Prime Medicine, founded by leaders in prime-editing science, is building a platform (PRISM / prime editing) to make precise, one-time corrective DNA edits for monogenic diseases. Based in Cambridge, MA, Prime is clinical-stage/late-preclinical for several programs and focuses on platform expansion, partnership deals, and advancing IND-enabling studies. Revenue is currently limited to collaborations and grants while R&D and platform build-out are the main activities.

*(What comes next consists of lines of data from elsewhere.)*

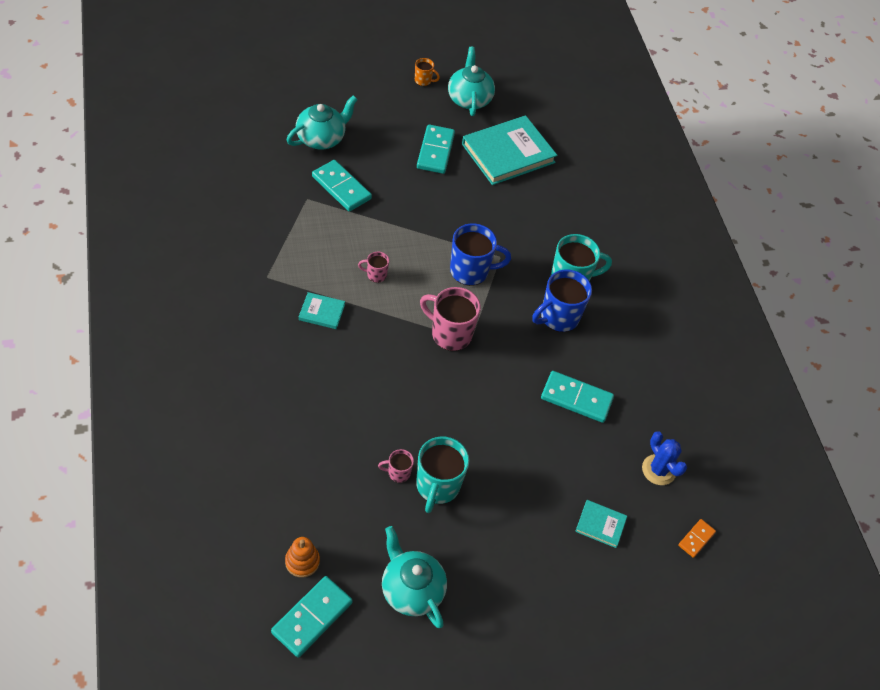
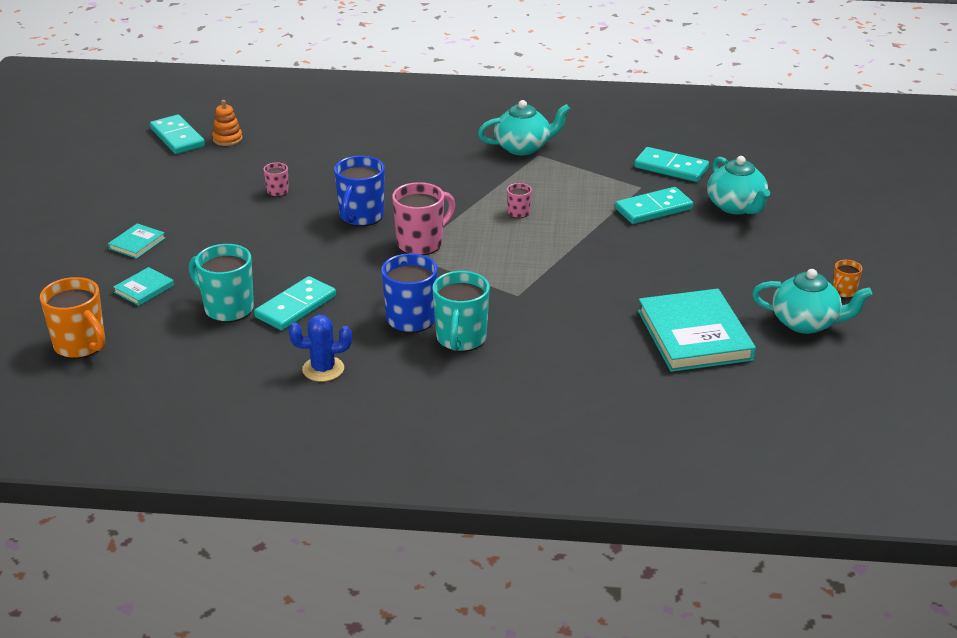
camera: 115 degrees right, 20 degrees down
turquoise book [299,292,345,329] -> turquoise book moved to [108,223,165,259]
turquoise teapot [382,526,447,628] -> turquoise teapot moved to [478,100,570,156]
turquoise mug [416,437,469,513] -> turquoise mug moved to [189,244,254,322]
turquoise domino [417,124,455,174] -> turquoise domino moved to [634,147,709,182]
blue mug [450,224,511,286] -> blue mug moved to [334,156,385,227]
blue cactus [642,431,687,485] -> blue cactus moved to [289,314,352,382]
orange domino [678,519,716,558] -> orange mug [40,277,105,359]

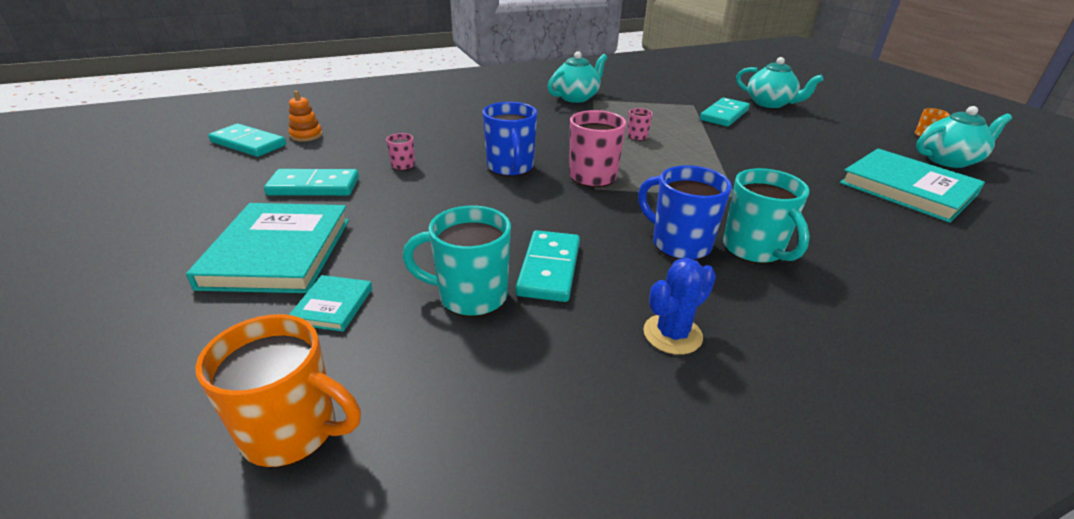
camera: 30 degrees left, 0 degrees up
turquoise book [108,223,165,259] -> turquoise book [186,203,349,293], size x2.17
turquoise domino [634,147,709,182] -> turquoise domino moved to [264,169,359,196]

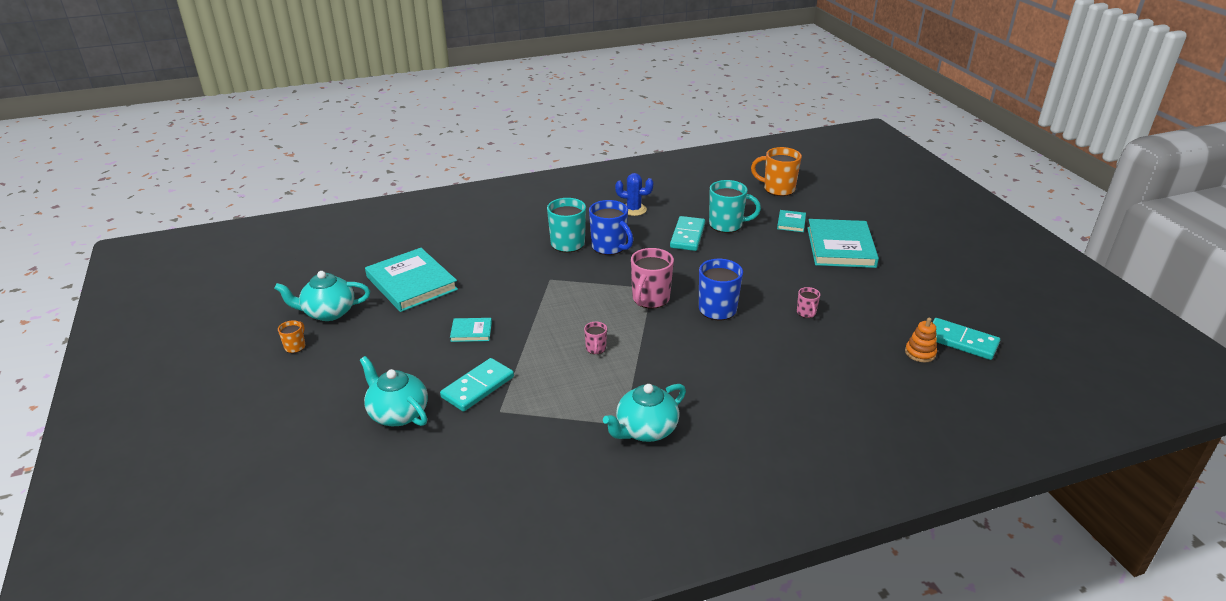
camera: 175 degrees left, 0 degrees up
turquoise domino [264,169,359,196] -> none
blue cactus [643,258,716,355] -> blue cactus turned 45 degrees clockwise [615,173,654,216]
none -> turquoise book [450,318,492,342]

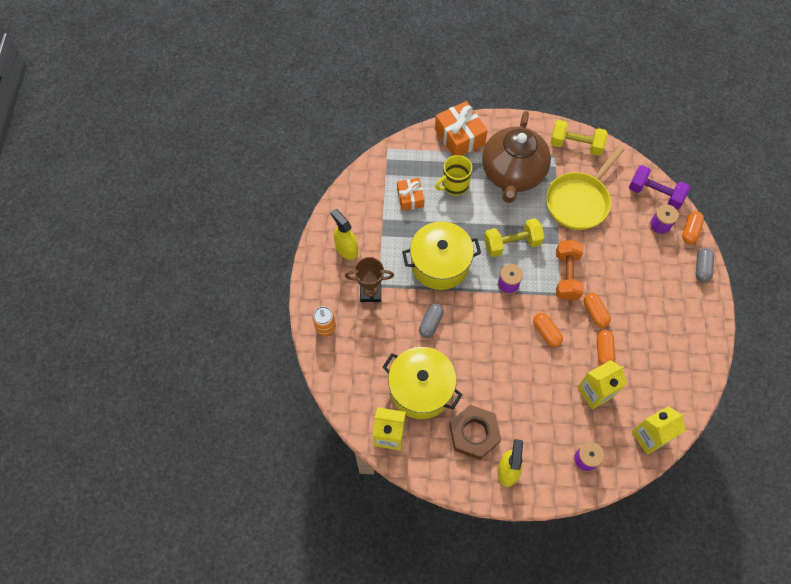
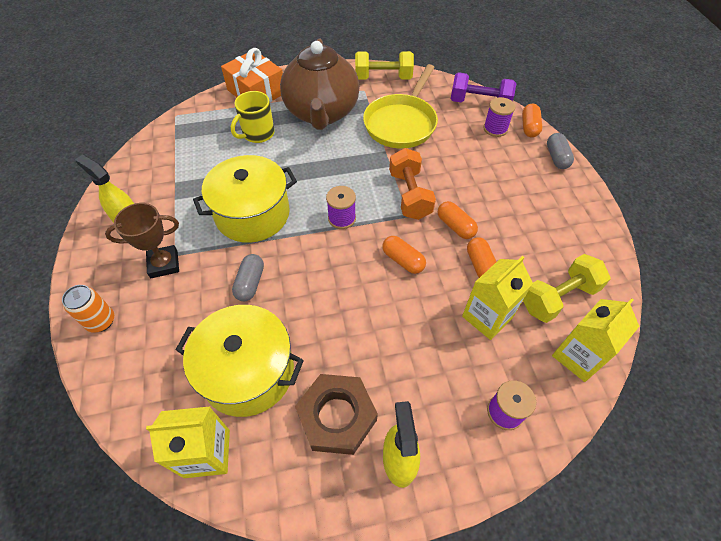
camera: 15 degrees left, 10 degrees down
orange gift [397,178,425,211] -> none
yellow dumbbell [484,218,545,257] -> yellow dumbbell moved to [523,254,611,323]

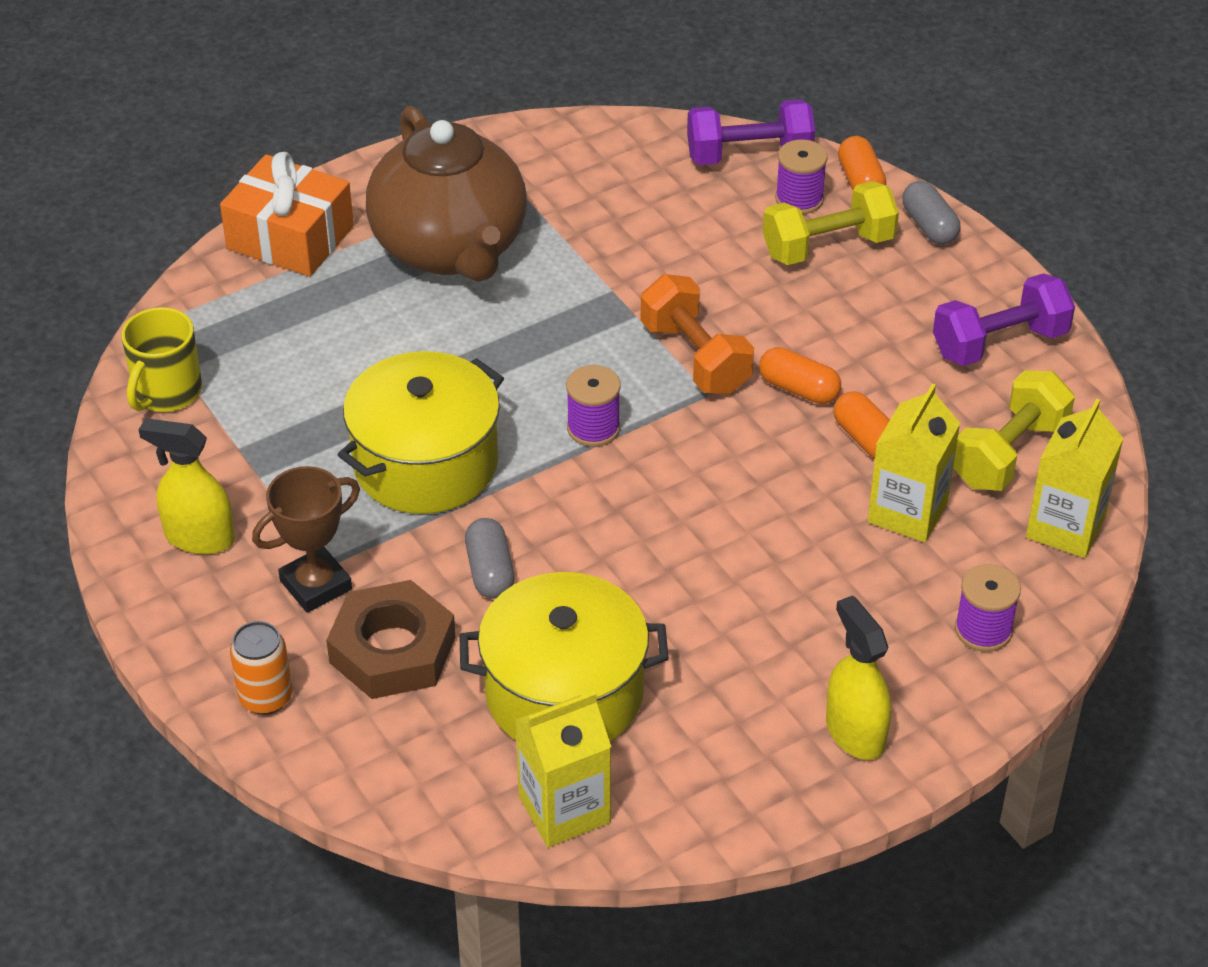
camera: 20 degrees left, 10 degrees down
yellow mug [231,91,275,143] -> yellow mug moved to [121,307,202,412]
brown nut [295,374,378,455] -> brown nut moved to [326,580,455,699]
yellow dumbbell [355,51,414,80] -> yellow dumbbell moved to [763,181,899,265]
yellow pan [363,64,438,148] -> none
orange capsule [382,236,426,274] -> none
none -> purple dumbbell [933,273,1075,366]

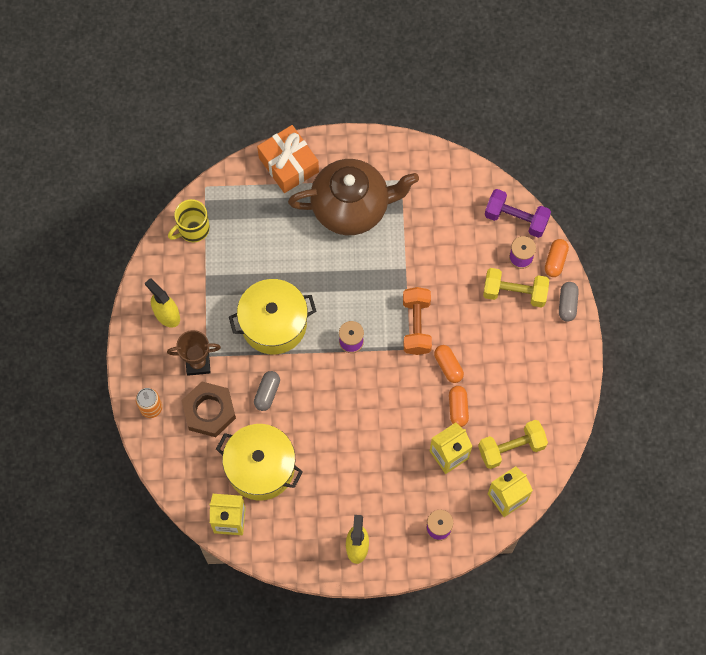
camera: 30 degrees right, 25 degrees up
brown teapot [366,106,527,282] -> brown teapot turned 105 degrees counterclockwise [288,159,419,235]
purple dumbbell [933,273,1075,366] -> none

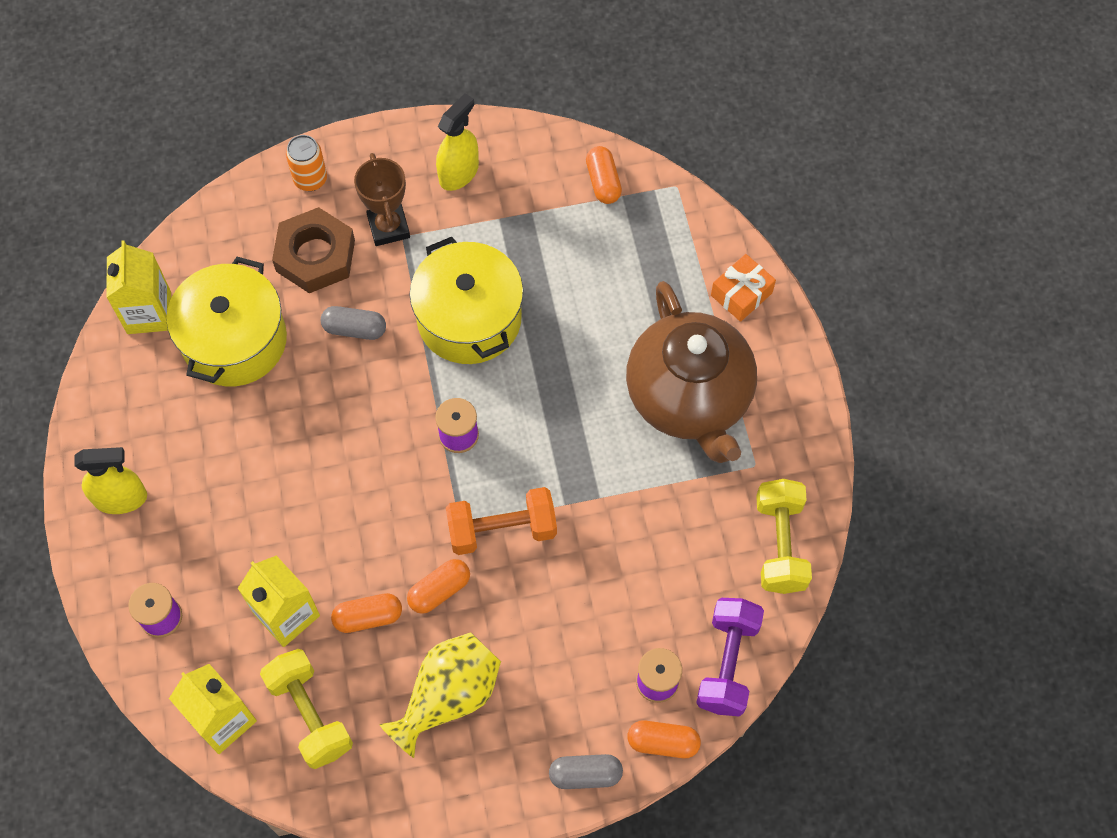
camera: 80 degrees right, 5 degrees down
yellow mug [168,199,210,242] -> orange capsule [586,146,622,204]
orange gift [257,125,319,193] -> orange gift [711,254,776,322], size x0.61
yellow dumbbell [483,268,549,307] -> yellow dumbbell moved to [756,479,812,594]
none -> yellow vase [379,632,501,758]

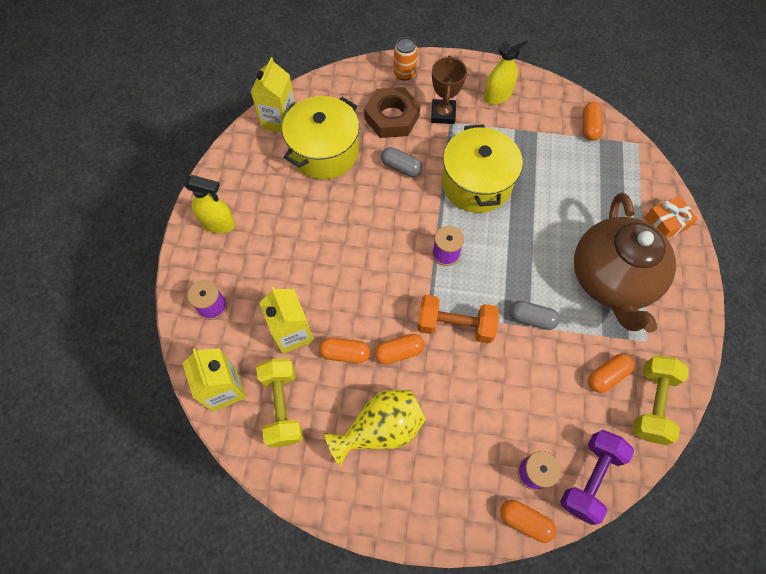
camera: 20 degrees right, 0 degrees up
grey capsule [549,754,623,789] -> grey capsule moved to [510,301,560,330]
none -> orange capsule [588,354,634,393]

Other Leading Global Gene Therapy Companies

• Taysha Gene Therapies (United States)
• enGene (Canada)
• Voyager Therapeutics (United States)
• Poseida Therapeutics (United States)
• uniQure (Netherlands)
• Editas Medicine (United States)
• Benitec Biopharma (United States)
• Cellectis S.A. (France)
• Adverum Biotechnologies (United States)
• Generation Bio (United States)

Conclusion

The global gene therapy market is anticipated to expand at a rapid pace, but the adoption is expected to hamper by limited reimbursement for novel therapies. Ethical and safety concerns associated with gene therapies are also estimated to have a negative impact on gene therapy adoption across the world. Use of advanced technologies and emphasis on spreading more awareness regarding the benefits of gene therapy remains the prime focus of almost all companies. Collaborations are expected to be highly important for fast paced R&D and commercialization. Supportive government initiatives to boost gene technology development and expansion of the biotechnology sector are also slated to ensure sustained growth for gene therapy providers through 2032 and beyond.